## PROMPT 1:
In the crime-rate text, rewrite the passage between "Figure 3.6: Rates" and "region, and subregion.", inclusive, changing "shiny app" to "dashboard".

## SOURCE DOCUMENT:

By plotting each type of crime over the years and by the region in Figure 3.5 it is possible to see that certain types of crime are more prevalent or less prevalent by region, and there are changes over the years. The changes over the years are present in some regions, but not in others. For example, Europe does not have much fluctuation in crime rates, whereas the Americas show a decline in Assault from 2010-2017. Additionally, Oceania is higher in Assault and Sexual Violence but lower in Robbery.
Figure 3.5: Rates of Crime by Year and Region
Looking at this data split by region allows for us to see that not every region is the same, and that there are different trends. However, this idea also exists in specific countries of a given region. When viewed as a whole as in Figure 3.6, the global trends on assault and robbery do not have much of a change, but there is an increasing trend in sexual violence. It may be true that sexual violence is increasing, but it may also be true that it is getting reported more. This may be in changes with the laws, or re-classifying types of assaults as sexual violence. In any way, there is an increase in sexual violence crimes according to the UNODC data.
Figure 3.6: Rates of Crime by Type and Year
It is known that reporting changes over time and by country, however, withstanding these limitations, it is still beneficial to look at what is made available at hand. The shiny app allows the viewing of country crime rates, filtering by crime type, region, and subregion.

## PROMPT 2:
List every line in the rows below that contains the string "name", matching case exactly.

## EXERCISE MATERIAL:

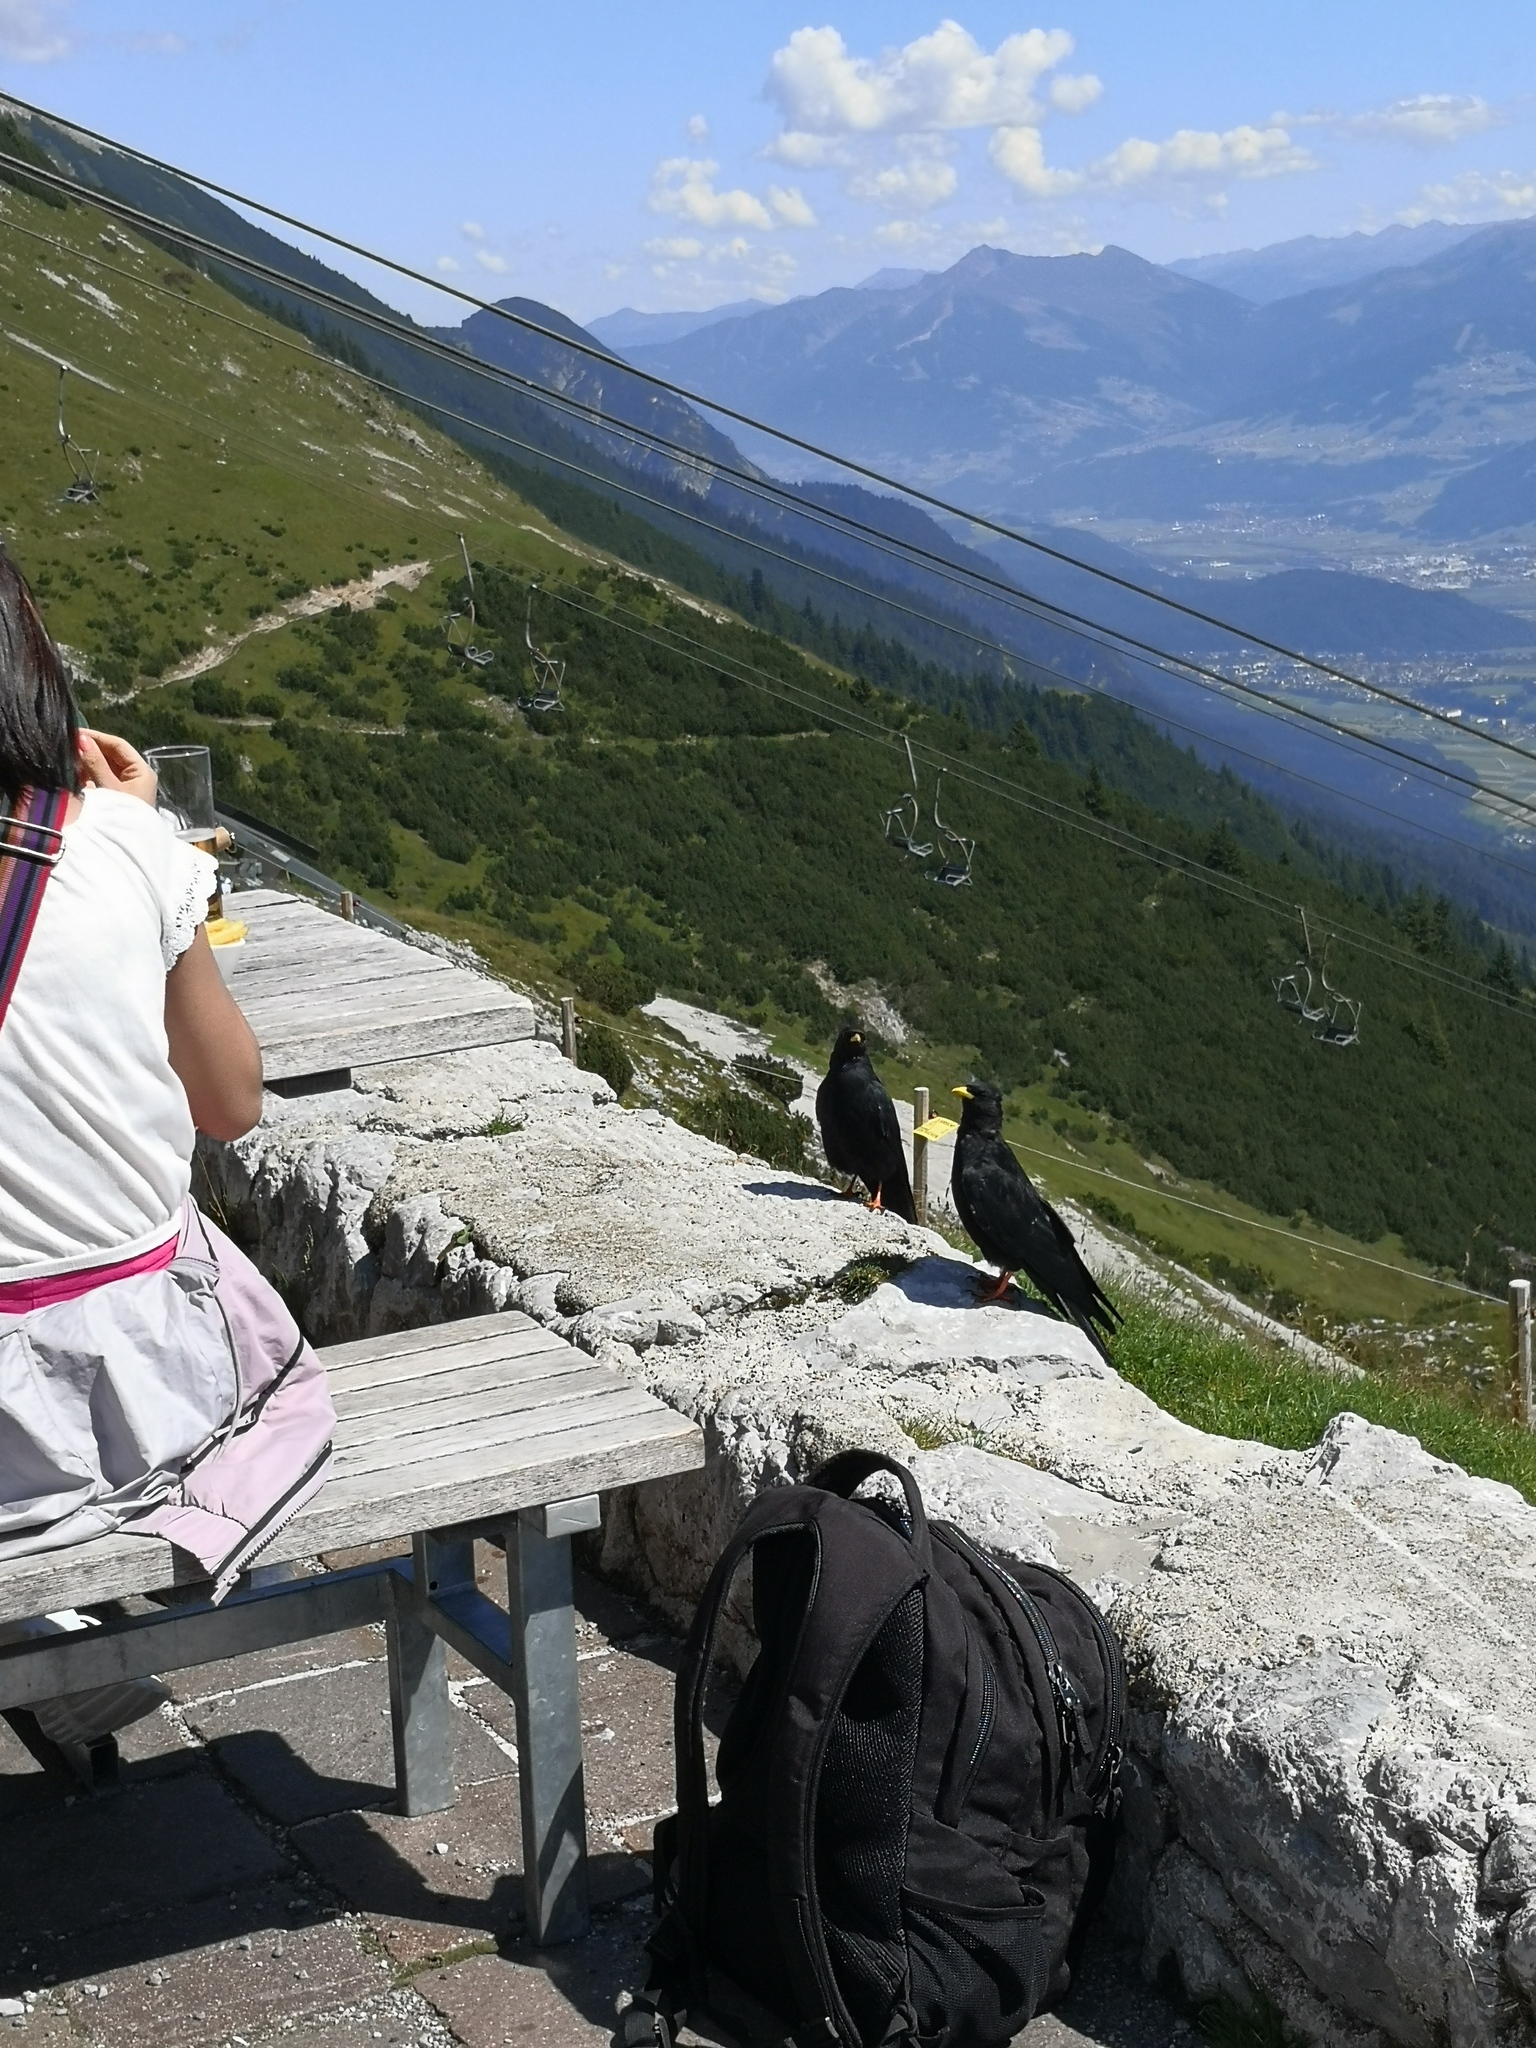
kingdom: Animalia
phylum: Chordata
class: Aves
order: Passeriformes
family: Corvidae
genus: Pyrrhocorax
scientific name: Pyrrhocorax graculus
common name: Alpine chough
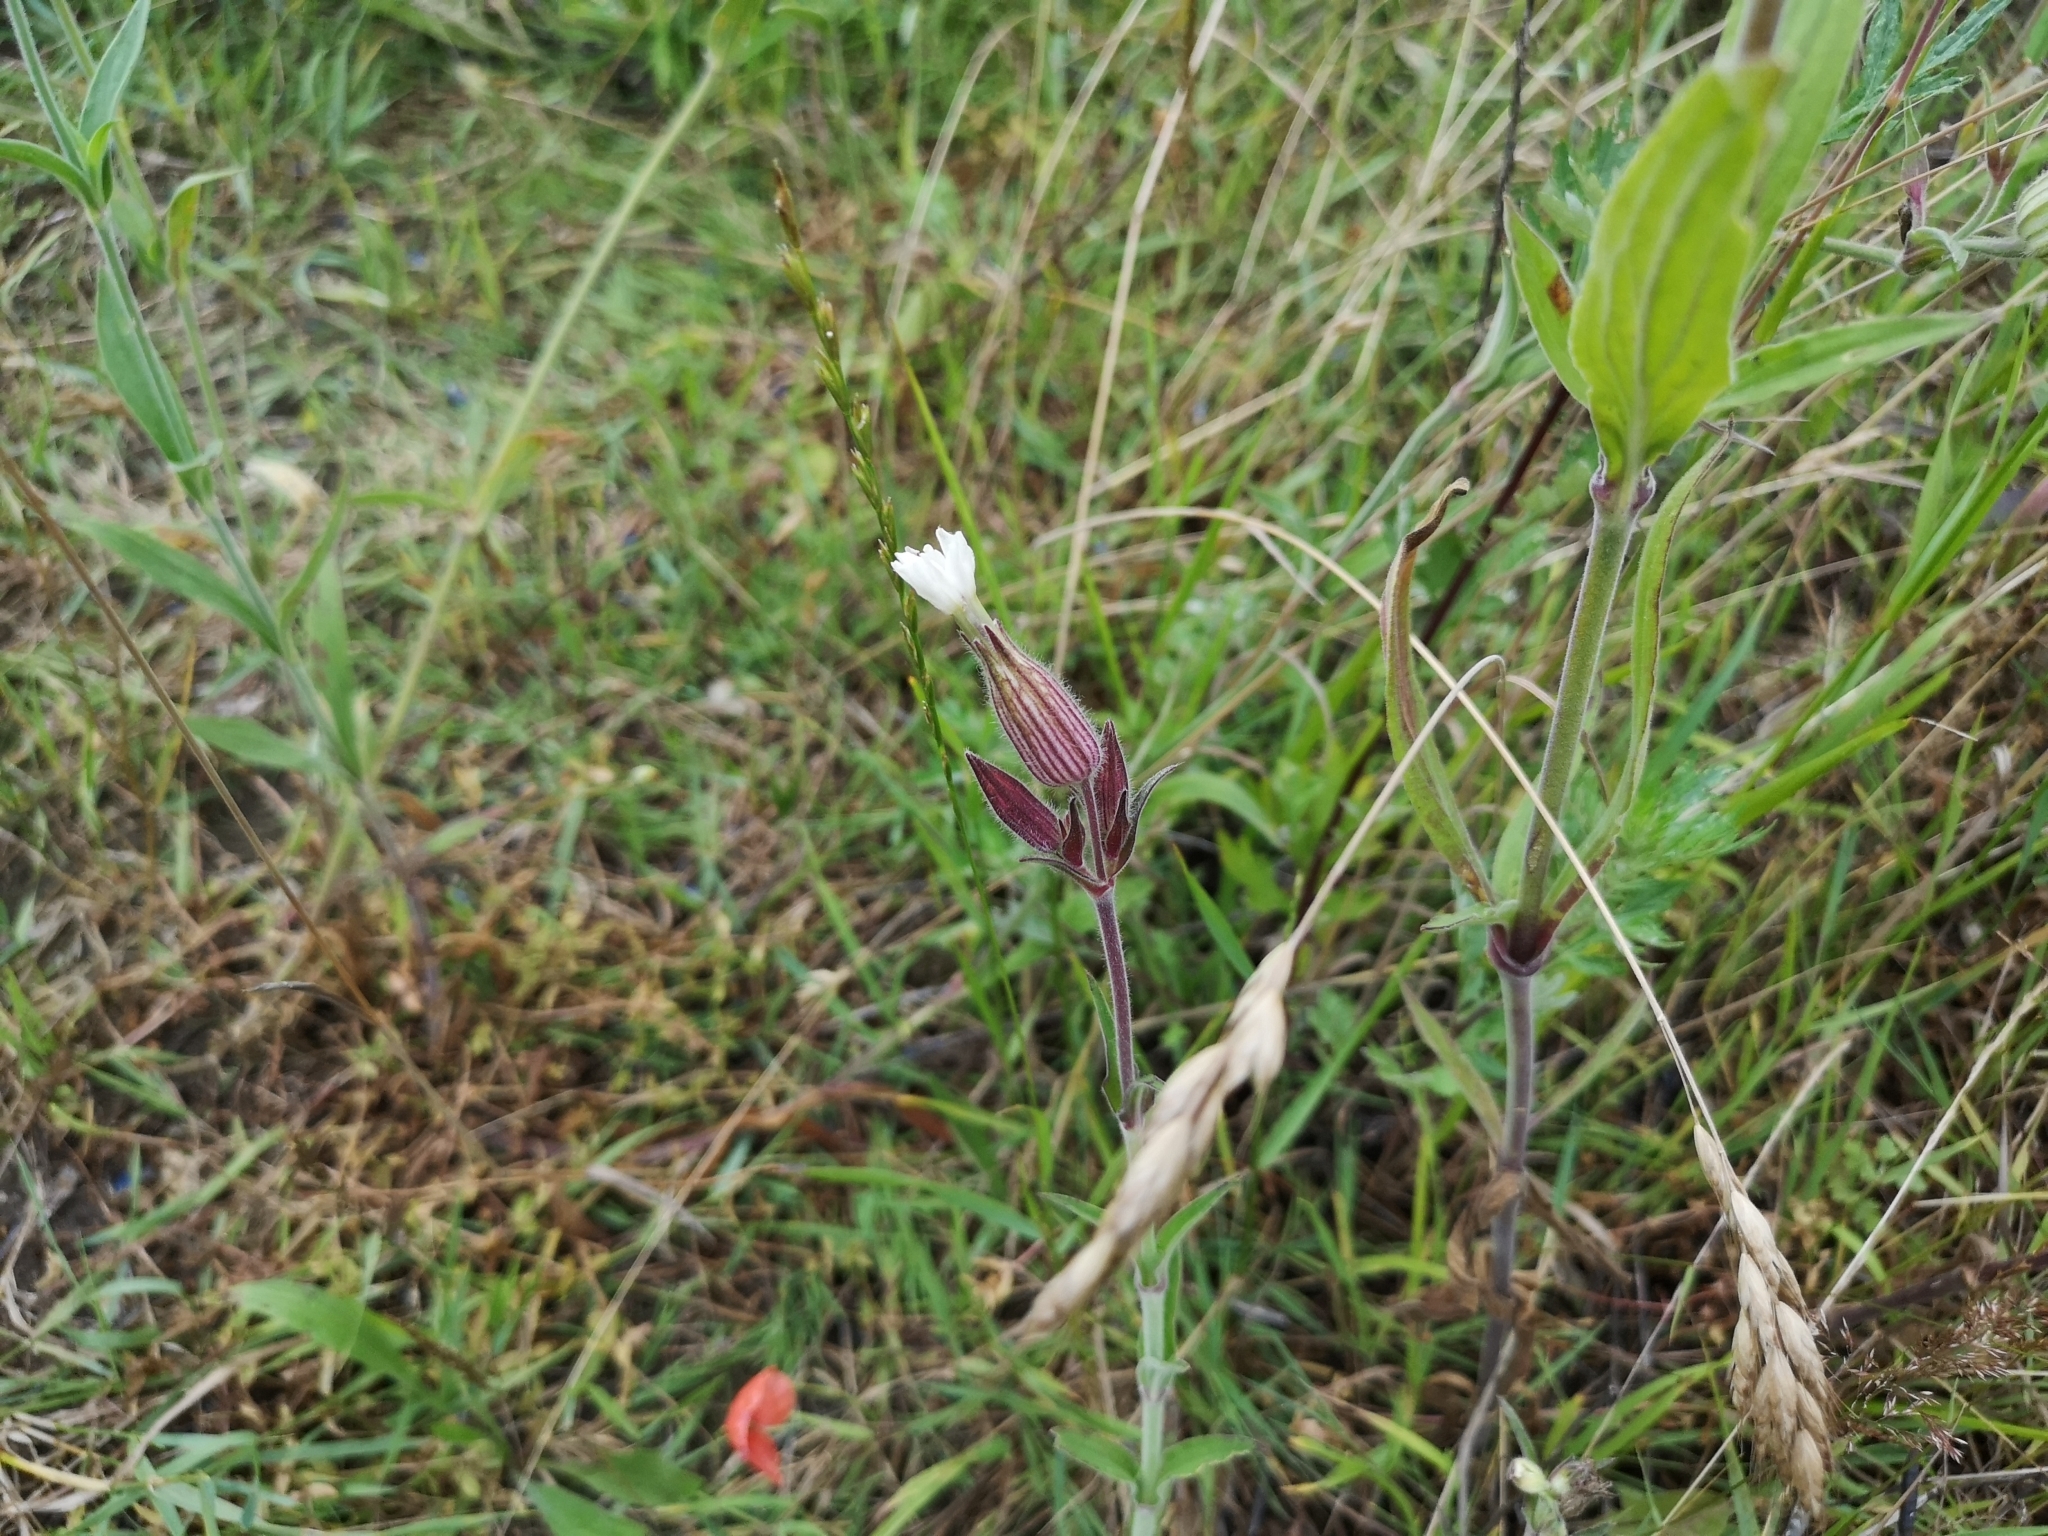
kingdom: Plantae
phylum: Tracheophyta
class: Magnoliopsida
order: Caryophyllales
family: Caryophyllaceae
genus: Silene
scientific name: Silene latifolia
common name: White campion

## TASK RESPONSE 1:
Figure 3.6: Rates of Crime by Type and Year
It is known that reporting changes over time and by country, however, withstanding these limitations, it is still beneficial to look at what is made available at hand. The dashboard allows the viewing of country crime rates, filtering by crime type, region, and subregion.

## TASK RESPONSE 2:
scientific name: Pyrrhocorax graculus
common name: Alpine chough
scientific name: Silene latifolia
common name: White campion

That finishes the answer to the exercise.